The Large Hadron Collider-forward (LHCf) experiment plays a fundamental role in the field of Ultra High Energy Cosmic Ray (UHECR) physics, since it provides calibration data for the tuning
of the hadronic interaction models used in the simulations of Extensive Air Showers (EASs). The LHCf experiment detects neutral particles produced in the very forward region of LHC collisions, thanks to its two detectors, called Arm1 and Arm2, located 140 m away from the interaction point IP1. Both Arm1 and Arm2 consist of two imaging and sampling calorimetric towers. These calorimetric towers alternate passive tungsten layers with active GSO scintillator layers, which are used to reconstruct the energy of incident particles. Position sensitive layers are inserted at different depths in the calorimetric towers.

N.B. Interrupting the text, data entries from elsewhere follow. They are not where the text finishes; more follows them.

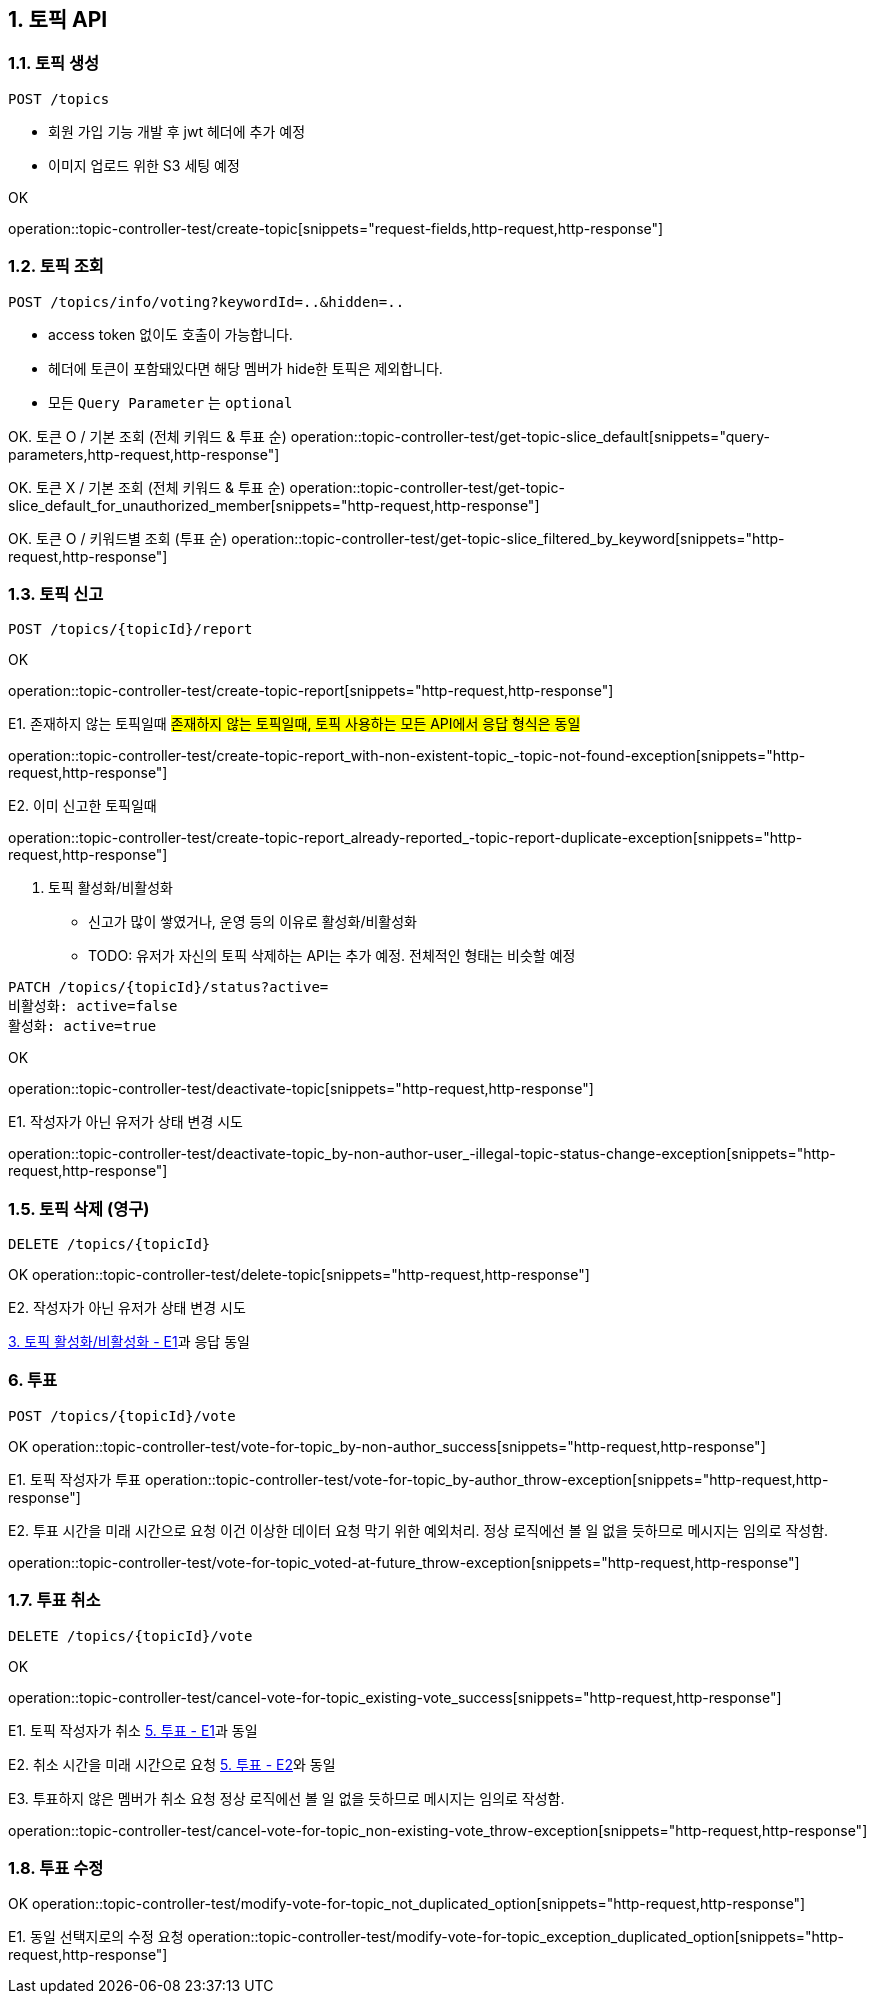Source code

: == 1. 토픽 API
### 1.1. 토픽 생성

[source.html]
POST /topics

- 회원 가입 기능 개발 후 jwt 헤더에 추가 예정
- 이미지 업로드 위한 S3 세팅 예정

OK

operation::topic-controller-test/create-topic[snippets="request-fields,http-request,http-response"]

### 1.2. 토픽 조회

[source.html]
POST /topics/info/voting?keywordId=..&hidden=..

- access token 없이도 호출이 가능합니다.
- 헤더에 토큰이 포함돼있다면 해당 멤버가 hide한 토픽은 제외합니다.
- 모든 `Query Parameter` 는 `optional`

OK. 토큰 O / 기본 조회 (전체 키워드 & 투표 순)
operation::topic-controller-test/get-topic-slice_default[snippets="query-parameters,http-request,http-response"]

OK. 토큰 X / 기본 조회 (전체 키워드 & 투표 순)
operation::topic-controller-test/get-topic-slice_default_for_unauthorized_member[snippets="http-request,http-response"]

OK. 토큰 O / 키워드별 조회 (투표 순)
operation::topic-controller-test/get-topic-slice_filtered_by_keyword[snippets="http-request,http-response"]

### 1.3. 토픽 신고

[source.html]
POST /topics/{topicId}/report

OK

operation::topic-controller-test/create-topic-report[snippets="http-request,http-response"]

E1. 존재하지 않는 토픽일때
#존재하지 않는 토픽일때, 토픽 사용하는 모든 API에서 응답 형식은 동일#

operation::topic-controller-test/create-topic-report_with-non-existent-topic_-topic-not-found-exception[snippets="http-request,http-response"]

E2. 이미 신고한 토픽일때

operation::topic-controller-test/create-topic-report_already-reported_-topic-report-duplicate-exception[snippets="http-request,http-response"]

4. 토픽 활성화/비활성화

- 신고가 많이 쌓였거나, 운영 등의 이유로 활성화/비활성화
- TODO: 유저가 자신의 토픽 삭제하는 API는 추가 예정. 전체적인 형태는 비슷할 예정

[source.html]
PATCH /topics/{topicId}/status?active=
비활성화: active=false
활성화: active=true

OK

operation::topic-controller-test/deactivate-topic[snippets="http-request,http-response"]

E1. 작성자가 아닌 유저가 상태 변경 시도

operation::topic-controller-test/deactivate-topic_by-non-author-user_-illegal-topic-status-change-exception[snippets="http-request,http-response"]

### 1.5. 토픽 삭제 (영구)

[source.html]
DELETE /topics/{topicId}

OK
operation::topic-controller-test/delete-topic[snippets="http-request,http-response"]

E2. 작성자가 아닌 유저가 상태 변경 시도

<<_e2_작성자가_아닌_유저가_상태_변경_시도, 3. 토픽 활성화/비활성화 - E1>>과 응답 동일

### 6. 투표
[source.html]
POST /topics/{topicId}/vote

OK
operation::topic-controller-test/vote-for-topic_by-non-author_success[snippets="http-request,http-response"]

E1. 토픽 작성자가 투표
operation::topic-controller-test/vote-for-topic_by-author_throw-exception[snippets="http-request,http-response"]

E2. 투표 시간을 미래 시간으로 요청
이건 이상한 데이터 요청 막기 위한 예외처리. 정상 로직에선 볼 일 없을 듯하므로 메시지는 임의로 작성함.

operation::topic-controller-test/vote-for-topic_voted-at-future_throw-exception[snippets="http-request,http-response"]

### 1.7. 투표 취소
[source.html]
DELETE /topics/{topicId}/vote

OK

operation::topic-controller-test/cancel-vote-for-topic_existing-vote_success[snippets="http-request,http-response"]

E1. 토픽 작성자가 취소
<<_e1_토픽_작성자가_투표, 5. 투표 - E1>>과 동일

E2. 취소 시간을 미래 시간으로 요청
<<_e2_투표_시간을_미래_시간으로_요청, 5. 투표 - E2>>와 동일

E3. 투표하지 않은 멤버가 취소 요청
정상 로직에선 볼 일 없을 듯하므로 메시지는 임의로 작성함.

operation::topic-controller-test/cancel-vote-for-topic_non-existing-vote_throw-exception[snippets="http-request,http-response"]

### 1.8. 투표 수정

OK
operation::topic-controller-test/modify-vote-for-topic_not_duplicated_option[snippets="http-request,http-response"]

E1. 동일 선택지로의 수정 요청
operation::topic-controller-test/modify-vote-for-topic_exception_duplicated_option[snippets="http-request,http-response"]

They are used to reconstruct the impact point of the incident particle by detecting the transverse profile of the showers generated by the incident particles. In particular, in the case of the Arm2 detector, the position-sensitive layers consist of eight layers of silicon microstrip sensors.

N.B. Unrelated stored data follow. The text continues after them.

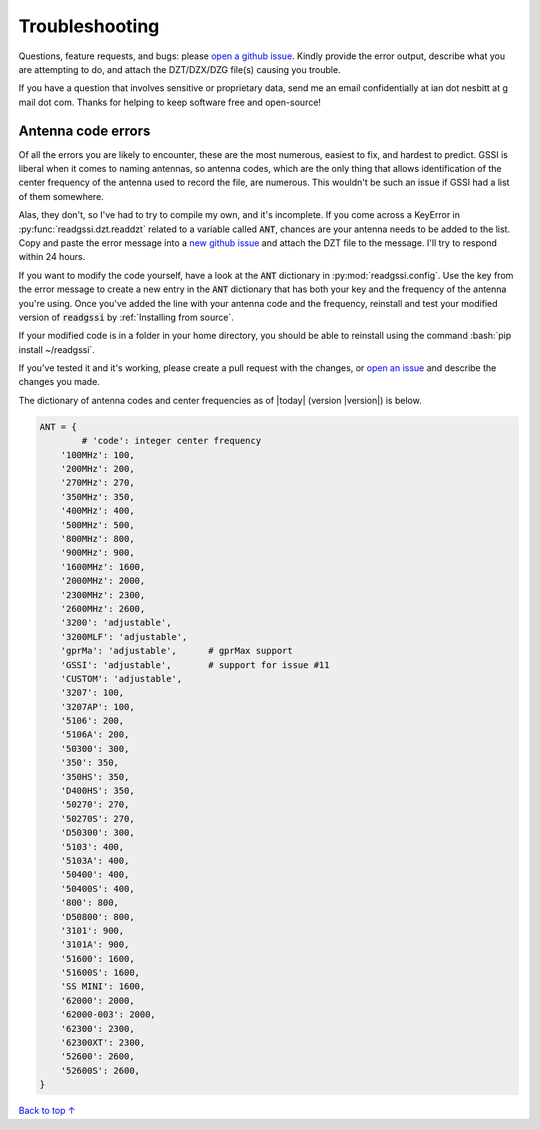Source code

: Troubleshooting
#####################################

Questions, feature requests, and bugs: please `open a github issue <https://github.com/iannesbitt/readgssi/issues>`_. Kindly provide the error output, describe what you are attempting to do, and attach the DZT/DZX/DZG file(s) causing you trouble.

If you have a question that involves sensitive or proprietary data, send me an email confidentially at ian dot nesbitt at g mail dot com. Thanks for helping to keep software free and open-source!

===========================
Antenna code errors
===========================

Of all the errors you are likely to encounter, these are the most numerous, easiest to fix, and hardest to predict. GSSI is liberal when it comes to naming antennas, so antenna codes, which are the only thing that allows identification of the center frequency of the antenna used to record the file, are numerous. This wouldn't be such an issue if GSSI had a list of them somewhere.

Alas, they don't, so I've had to try to compile my own, and it's incomplete. If you come across a KeyError in :py:func:`readgssi.dzt.readdzt` related to a variable called :code:`ANT`, chances are your antenna needs to be added to the list. Copy and paste the error message into a `new github issue <https://github.com/iannesbitt/readgssi/issues/new>`_ and attach the DZT file to the message. I'll try to respond within 24 hours.

If you want to modify the code yourself, have a look at the :code:`ANT` dictionary in :py:mod:`readgssi.config`. Use the key from the error message to create a new entry in the :code:`ANT` dictionary that has both your key and the frequency of the antenna you're using. Once you've added the line with your antenna code and the frequency, reinstall and test your modified version of :code:`readgssi` by :ref:`Installing from source`.

If your modified code is in a folder in your home directory, you should be able to reinstall using the command :bash:`pip install ~/readgssi`.

If you've tested it and it's working, please create a pull request with the changes, or `open an issue <https://github.com/iannesbitt/readgssi/issues/new>`_ and describe the changes you made.

The dictionary of antenna codes and center frequencies as of |today| (version |version|) is below.

.. code-block:: python

	ANT = {
		# 'code': integer center frequency
	    '100MHz': 100,
	    '200MHz': 200,
	    '270MHz': 270,
	    '350MHz': 350,
	    '400MHz': 400,
	    '500MHz': 500,
	    '800MHz': 800,
	    '900MHz': 900,
	    '1600MHz': 1600,
	    '2000MHz': 2000,
	    '2300MHz': 2300,
	    '2600MHz': 2600,
	    '3200': 'adjustable',
	    '3200MLF': 'adjustable',
	    'gprMa': 'adjustable',      # gprMax support
	    'GSSI': 'adjustable',       # support for issue #11
	    'CUSTOM': 'adjustable',
	    '3207': 100,
	    '3207AP': 100,
	    '5106': 200,
	    '5106A': 200,
	    '50300': 300,
	    '350': 350,
	    '350HS': 350,
	    'D400HS': 350,
	    '50270': 270,
	    '50270S': 270,
	    'D50300': 300,
	    '5103': 400,
	    '5103A': 400,
	    '50400': 400,
	    '50400S': 400,
	    '800': 800,
	    'D50800': 800,
	    '3101': 900,
	    '3101A': 900,
	    '51600': 1600,
	    '51600S': 1600,
	    'SS MINI': 1600,
	    '62000': 2000,
	    '62000-003': 2000,
	    '62300': 2300,
	    '62300XT': 2300,
	    '52600': 2600,
	    '52600S': 2600,
	}


`Back to top ↑ <#top>`_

After LHC Run I, the positioning of the silicon microstrip layers along the Arm2 calorimetric towers was modified to enable the reconstruction of the incident particle energy using the silicon
detector independently of the energy deposited in the GSO layers. This is a very useful information for future analyses, as it provides independent control over the calibration of the GSO absolute energy scale and improves the overall energy reconstruction performance for LHCf events.

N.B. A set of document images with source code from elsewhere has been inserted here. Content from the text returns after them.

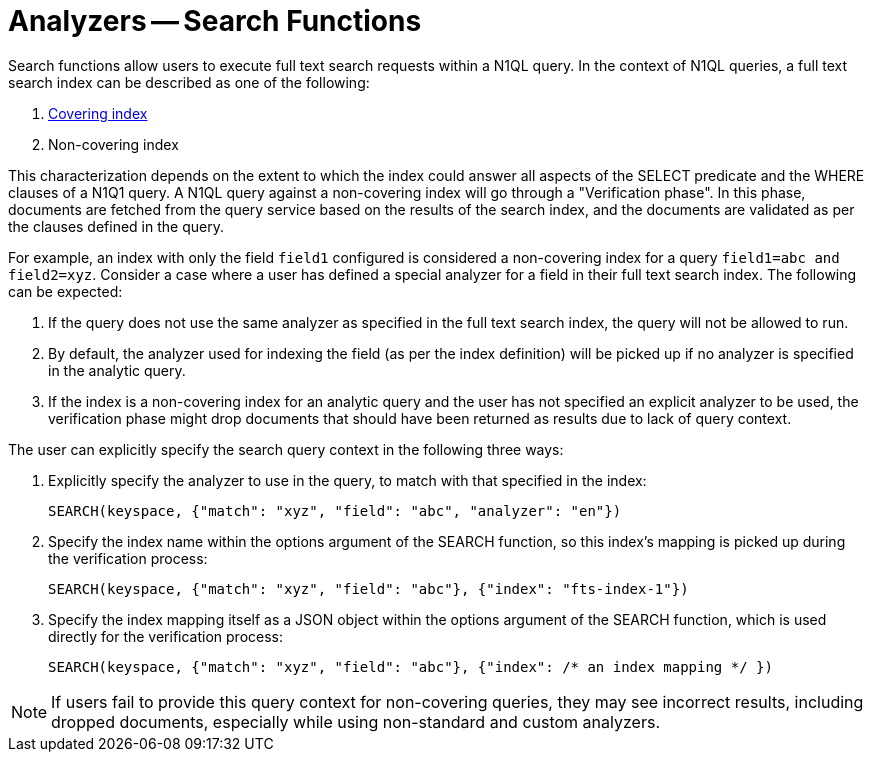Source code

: = Analyzers -- Search Functions

Search functions allow users to execute full text search requests within a N1QL query.
In the context of N1QL queries, a full text search index can be described as one of the following:

a. xref:n1ql:n1ql-language-reference/covering-indexes.adoc[Covering index]
b. Non-covering index

This characterization depends on the extent to which the index could answer all aspects of the SELECT predicate and the WHERE clauses of a N1Q1 query.
A N1QL query against a non-covering index will go through a "Verification phase". In this phase, documents are fetched from the query service based on the results of the search index, and the documents are validated as per the clauses defined in the query.

For example, an index with only the field `field1` configured is considered a non-covering index for a query `field1=abc and field2=xyz`.
Consider a case where a user has defined a special analyzer for a field in their full text search index. The following can be expected: 

1. If the query does not use the same analyzer as specified in the full text search index, the query will not be allowed to run. 
2. By default, the analyzer used for indexing the field (as per the index definition) will be picked up if no analyzer is specified in the analytic query.
3. If the index is a non-covering index for an analytic query and the user has not specified an explicit analyzer to be used, the verification phase might drop documents that should have been returned as results due to lack of query context.
 
The user can explicitly specify the search query context in the following three ways:

1. Explicitly specify the analyzer to use in the query, to match with that specified in the index:
+
[source,n1ql]
----
SEARCH(keyspace, {"match": "xyz", "field": "abc", "analyzer": "en"})
----

2. Specify the index name within the options argument of the SEARCH function, so this index’s mapping is picked up during the verification process:
+
[source,n1ql]
----
SEARCH(keyspace, {"match": "xyz", "field": "abc"}, {"index": "fts-index-1"})
----

3. Specify the index mapping itself as a JSON object within the options argument of the SEARCH function, which is used directly for the verification process:
+
[source,n1ql]
----
SEARCH(keyspace, {"match": "xyz", "field": "abc"}, {"index": /* an index mapping */ })
----

NOTE: If users fail to provide this query context for non-covering queries, they may see incorrect results, including dropped documents, especially while using non-standard and custom analyzers.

In this paper, preliminary studies related to incident energy reconstruction using the Arm2 silicon detector will be illustrated, with a focus on the definition of the energy deposit, the estimation of the conversion function and the determination of position dependent correction factors. The performances of the algorithm developed for this purpose will be compared with the
traditional method using Arm2 GSO layers, illustrating the advantages of using this additional information to improve the reconstruction performances.